- [THE PROBLEM]
From the entries below, work out the number of lines that hold the word "right", and give that number alone.

^^^^^^^^^^^^^^^^

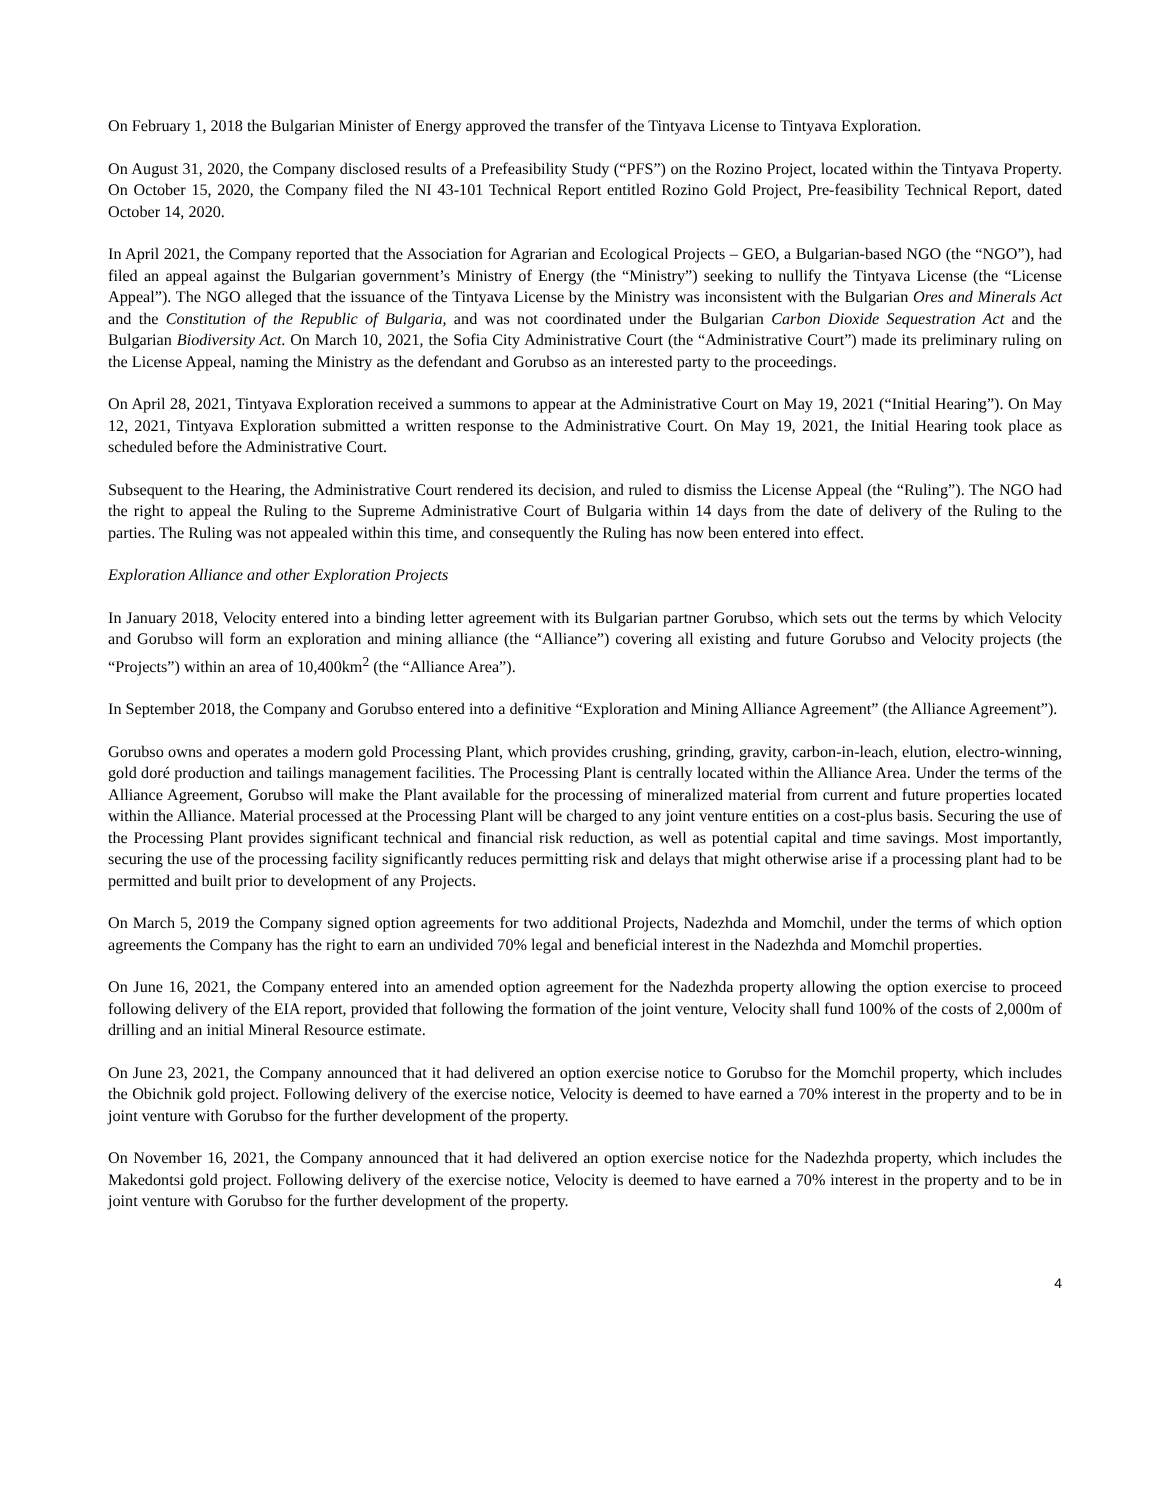On February 1, 2018 the Bulgarian Minister of Energy approved the transfer of the Tintyava License to Tintyava Exploration.
On August 31, 2020, the Company disclosed results of a Prefeasibility Study (“PFS”) on the Rozino Project, located within the Tintyava Property. On October 15, 2020, the Company filed the NI 43-101 Technical Report entitled Rozino Gold Project, Pre-feasibility Technical Report, dated October 14, 2020.
In April 2021, the Company reported that the Association for Agrarian and Ecological Projects – GEO, a Bulgarian-based NGO (the “NGO”), had filed an appeal against the Bulgarian government’s Ministry of Energy (the “Ministry”) seeking to nullify the Tintyava License (the “License Appeal”). The NGO alleged that the issuance of the Tintyava License by the Ministry was inconsistent with the Bulgarian Ores and Minerals Act and the Constitution of the Republic of Bulgaria, and was not coordinated under the Bulgarian Carbon Dioxide Sequestration Act and the Bulgarian Biodiversity Act. On March 10, 2021, the Sofia City Administrative Court (the “Administrative Court”) made its preliminary ruling on the License Appeal, naming the Ministry as the defendant and Gorubso as an interested party to the proceedings.
On April 28, 2021, Tintyava Exploration received a summons to appear at the Administrative Court on May 19, 2021 (“Initial Hearing”). On May 12, 2021, Tintyava Exploration submitted a written response to the Administrative Court. On May 19, 2021, the Initial Hearing took place as scheduled before the Administrative Court.
Subsequent to the Hearing, the Administrative Court rendered its decision, and ruled to dismiss the License Appeal (the “Ruling”). The NGO had the right to appeal the Ruling to the Supreme Administrative Court of Bulgaria within 14 days from the date of delivery of the Ruling to the parties. The Ruling was not appealed within this time, and consequently the Ruling has now been entered into effect.
Exploration Alliance and other Exploration Projects
In January 2018, Velocity entered into a binding letter agreement with its Bulgarian partner Gorubso, which sets out the terms by which Velocity and Gorubso will form an exploration and mining alliance (the “Alliance”) covering all existing and future Gorubso and Velocity projects (the “Projects”) within an area of 10,400km<sup>2</sup> (the “Alliance Area”).
In September 2018, the Company and Gorubso entered into a definitive “Exploration and Mining Alliance Agreement” (the Alliance Agreement”).
Gorubso owns and operates a modern gold Processing Plant, which provides crushing, grinding, gravity, carbon-in-leach, elution, electro-winning, gold doré production and tailings management facilities. The Processing Plant is centrally located within the Alliance Area. Under the terms of the Alliance Agreement, Gorubso will make the Plant available for the processing of mineralized material from current and future properties located within the Alliance. Material processed at the Processing Plant will be charged to any joint venture entities on a cost-plus basis. Securing the use of the Processing Plant provides significant technical and financial risk reduction, as well as potential capital and time savings. Most importantly, securing the use of the processing facility significantly reduces permitting risk and delays that might otherwise arise if a processing plant had to be permitted and built prior to development of any Projects.
On March 5, 2019 the Company signed option agreements for two additional Projects, Nadezhda and Momchil, under the terms of which option agreements the Company has the right to earn an undivided 70% legal and beneficial interest in the Nadezhda and Momchil properties.
On June 16, 2021, the Company entered into an amended option agreement for the Nadezhda property allowing the option exercise to proceed following delivery of the EIA report, provided that following the formation of the joint venture, Velocity shall fund 100% of the costs of 2,000m of drilling and an initial Mineral Resource estimate.
On June 23, 2021, the Company announced that it had delivered an option exercise notice to Gorubso for the Momchil property, which includes the Obichnik gold project. Following delivery of the exercise notice, Velocity is deemed to have earned a 70% interest in the property and to be in joint venture with Gorubso for the further development of the property.
On November 16, 2021, the Company announced that it had delivered an option exercise notice for the Nadezhda property, which includes the Makedontsi gold project. Following delivery of the exercise notice, Velocity is deemed to have earned a 70% interest in the property and to be in joint venture with Gorubso for the further development of the property.
4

^^^^^^^^^^^^^^^^

- [WRITTEN REPLY]
2